• Exercise requirements:
In the listing below, find the line containing "3. Calls delegate" and the line containing "## Critical Conversion Considerations". Repeat exactly those two lines and every line between them.

• Exercise inputs:
»»
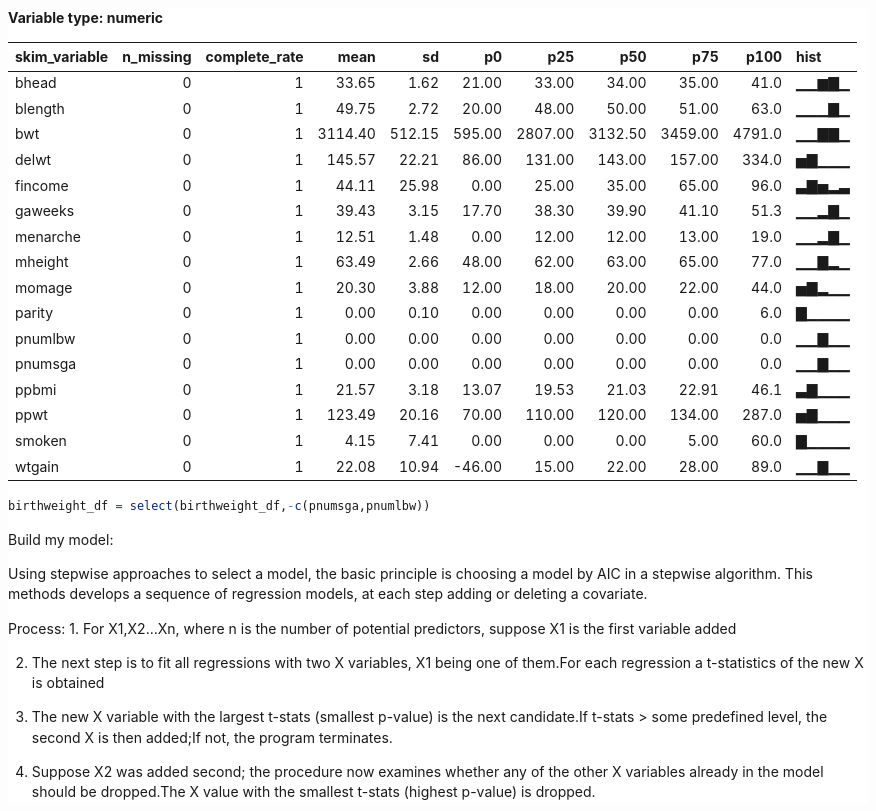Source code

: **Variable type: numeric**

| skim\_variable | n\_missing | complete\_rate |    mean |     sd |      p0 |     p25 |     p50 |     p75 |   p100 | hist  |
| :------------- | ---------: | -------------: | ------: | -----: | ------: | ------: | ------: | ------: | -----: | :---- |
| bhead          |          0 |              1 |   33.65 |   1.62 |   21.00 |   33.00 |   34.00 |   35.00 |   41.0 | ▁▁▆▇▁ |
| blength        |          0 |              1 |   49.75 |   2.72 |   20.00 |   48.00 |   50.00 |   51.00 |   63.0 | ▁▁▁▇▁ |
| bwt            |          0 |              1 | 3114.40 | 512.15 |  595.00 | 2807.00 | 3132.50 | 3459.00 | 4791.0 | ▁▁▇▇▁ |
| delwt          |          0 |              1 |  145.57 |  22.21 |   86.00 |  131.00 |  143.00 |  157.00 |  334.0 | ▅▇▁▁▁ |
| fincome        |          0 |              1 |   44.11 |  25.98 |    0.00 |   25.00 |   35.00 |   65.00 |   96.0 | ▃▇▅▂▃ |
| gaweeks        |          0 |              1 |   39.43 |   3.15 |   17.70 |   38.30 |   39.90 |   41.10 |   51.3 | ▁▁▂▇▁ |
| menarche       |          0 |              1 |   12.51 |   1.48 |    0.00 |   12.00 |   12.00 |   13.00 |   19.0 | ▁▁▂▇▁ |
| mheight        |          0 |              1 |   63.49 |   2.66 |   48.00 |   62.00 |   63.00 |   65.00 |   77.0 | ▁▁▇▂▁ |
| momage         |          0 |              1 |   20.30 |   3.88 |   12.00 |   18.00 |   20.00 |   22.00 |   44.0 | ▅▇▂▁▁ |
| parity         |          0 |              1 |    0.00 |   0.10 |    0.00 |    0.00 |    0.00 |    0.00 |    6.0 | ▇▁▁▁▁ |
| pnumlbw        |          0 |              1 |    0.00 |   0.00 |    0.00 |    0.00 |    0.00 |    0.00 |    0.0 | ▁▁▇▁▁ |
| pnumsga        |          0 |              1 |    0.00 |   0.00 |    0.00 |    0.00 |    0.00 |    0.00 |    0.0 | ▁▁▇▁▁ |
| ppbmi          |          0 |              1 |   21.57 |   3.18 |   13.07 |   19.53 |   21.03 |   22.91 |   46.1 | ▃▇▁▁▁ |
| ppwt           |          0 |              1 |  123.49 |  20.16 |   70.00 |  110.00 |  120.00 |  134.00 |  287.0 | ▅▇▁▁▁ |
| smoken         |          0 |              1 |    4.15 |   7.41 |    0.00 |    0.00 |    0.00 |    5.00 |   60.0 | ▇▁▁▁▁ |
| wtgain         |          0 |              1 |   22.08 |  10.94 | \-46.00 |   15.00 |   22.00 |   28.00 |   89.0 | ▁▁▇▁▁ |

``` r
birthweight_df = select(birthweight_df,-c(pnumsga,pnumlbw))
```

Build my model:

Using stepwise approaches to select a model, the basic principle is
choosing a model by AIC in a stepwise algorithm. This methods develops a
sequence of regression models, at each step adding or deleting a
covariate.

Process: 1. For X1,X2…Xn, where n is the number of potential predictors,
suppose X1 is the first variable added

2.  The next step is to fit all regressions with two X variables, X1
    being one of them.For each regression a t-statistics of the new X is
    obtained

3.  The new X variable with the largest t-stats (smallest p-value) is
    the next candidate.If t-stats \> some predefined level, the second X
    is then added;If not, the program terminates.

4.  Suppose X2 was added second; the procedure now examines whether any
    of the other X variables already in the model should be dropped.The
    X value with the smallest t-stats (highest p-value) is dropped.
««
»»
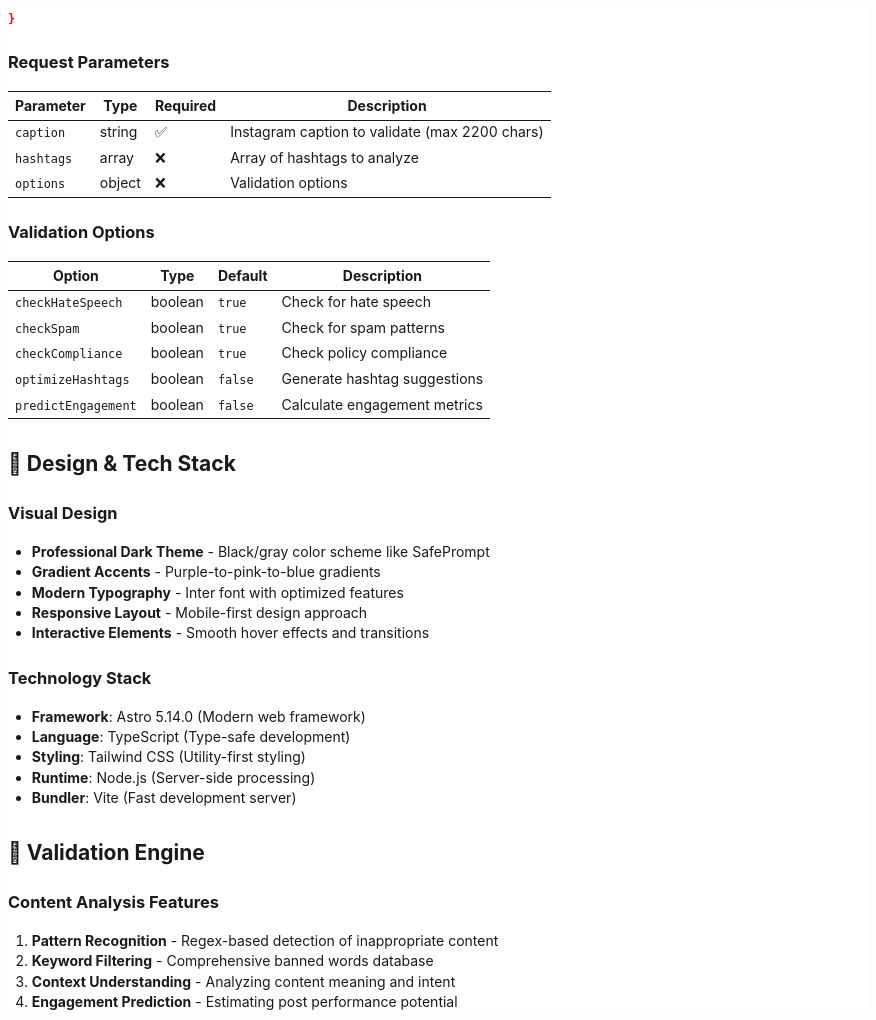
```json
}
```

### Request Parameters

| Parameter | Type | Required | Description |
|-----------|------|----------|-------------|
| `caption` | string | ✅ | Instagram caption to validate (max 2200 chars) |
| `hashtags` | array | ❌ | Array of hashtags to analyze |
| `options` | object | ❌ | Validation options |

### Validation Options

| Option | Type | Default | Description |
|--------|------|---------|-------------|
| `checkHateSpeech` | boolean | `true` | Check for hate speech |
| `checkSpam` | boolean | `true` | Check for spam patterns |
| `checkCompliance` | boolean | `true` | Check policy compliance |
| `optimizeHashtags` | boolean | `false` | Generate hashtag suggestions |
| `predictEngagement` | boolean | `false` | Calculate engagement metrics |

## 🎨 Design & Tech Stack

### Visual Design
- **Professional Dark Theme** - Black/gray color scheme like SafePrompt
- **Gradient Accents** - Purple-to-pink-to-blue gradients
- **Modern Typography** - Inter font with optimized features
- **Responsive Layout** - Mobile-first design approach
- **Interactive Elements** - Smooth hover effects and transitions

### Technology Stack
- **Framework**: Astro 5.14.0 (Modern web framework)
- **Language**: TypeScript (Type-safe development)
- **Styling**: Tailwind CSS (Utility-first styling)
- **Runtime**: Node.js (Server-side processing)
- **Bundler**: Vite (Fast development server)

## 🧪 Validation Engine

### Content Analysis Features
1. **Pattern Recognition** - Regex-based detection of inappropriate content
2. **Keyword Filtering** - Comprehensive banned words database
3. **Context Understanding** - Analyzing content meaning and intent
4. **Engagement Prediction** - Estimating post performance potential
««
»»
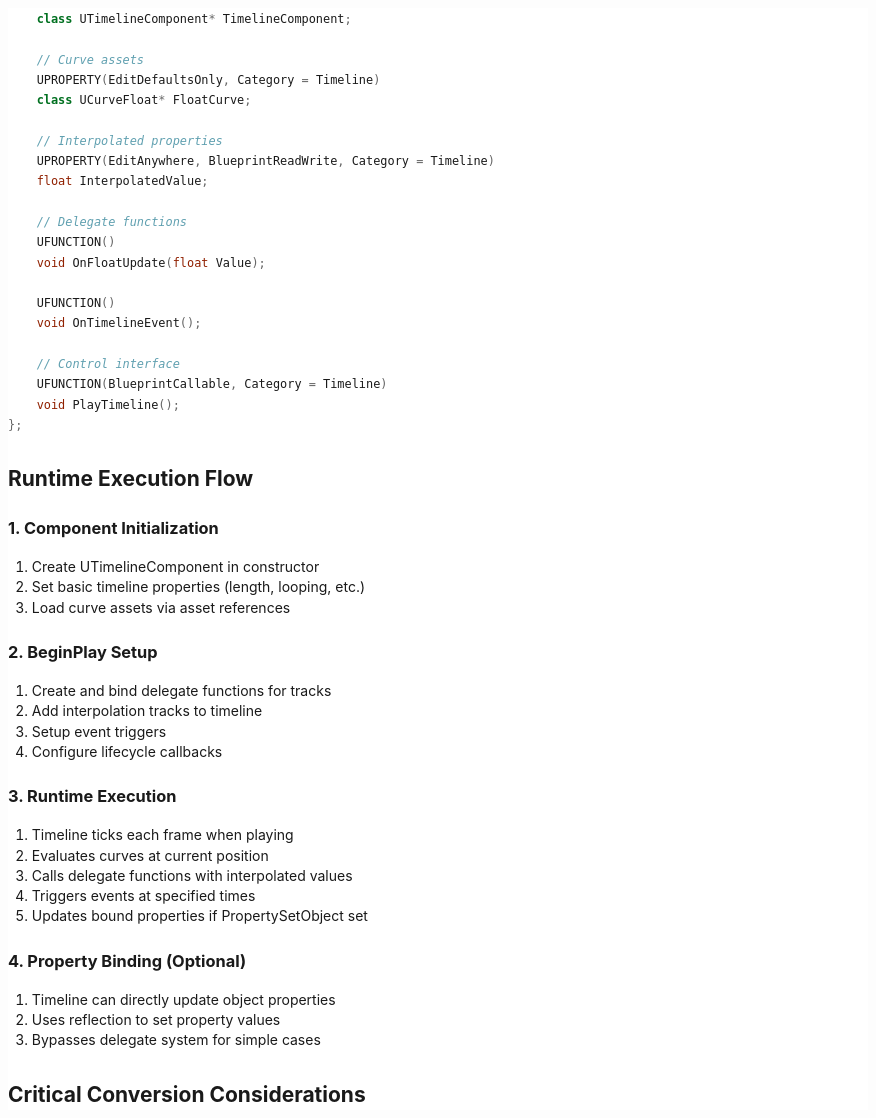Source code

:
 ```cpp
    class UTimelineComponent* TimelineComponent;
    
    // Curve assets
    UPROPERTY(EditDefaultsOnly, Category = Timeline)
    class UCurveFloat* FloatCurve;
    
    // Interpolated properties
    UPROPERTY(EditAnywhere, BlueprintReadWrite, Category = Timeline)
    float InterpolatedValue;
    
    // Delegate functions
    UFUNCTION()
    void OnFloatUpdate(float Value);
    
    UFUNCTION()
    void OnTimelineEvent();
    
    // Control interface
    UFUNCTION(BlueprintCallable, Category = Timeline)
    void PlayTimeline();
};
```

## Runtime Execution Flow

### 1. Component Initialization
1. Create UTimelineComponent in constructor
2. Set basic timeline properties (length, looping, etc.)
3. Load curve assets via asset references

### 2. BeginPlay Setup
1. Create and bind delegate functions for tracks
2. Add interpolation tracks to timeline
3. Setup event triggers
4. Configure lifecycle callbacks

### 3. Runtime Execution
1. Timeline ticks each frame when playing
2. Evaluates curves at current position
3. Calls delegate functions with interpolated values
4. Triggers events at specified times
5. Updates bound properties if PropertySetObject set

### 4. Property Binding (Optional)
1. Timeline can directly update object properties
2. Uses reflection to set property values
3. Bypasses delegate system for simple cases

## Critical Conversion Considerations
««
• The answer:
3. Calls delegate functions with interpolated values
4. Triggers events at specified times
5. Updates bound properties if PropertySetObject set

### 4. Property Binding (Optional)
1. Timeline can directly update object properties
2. Uses reflection to set property values
3. Bypasses delegate system for simple cases

## Critical Conversion Considerations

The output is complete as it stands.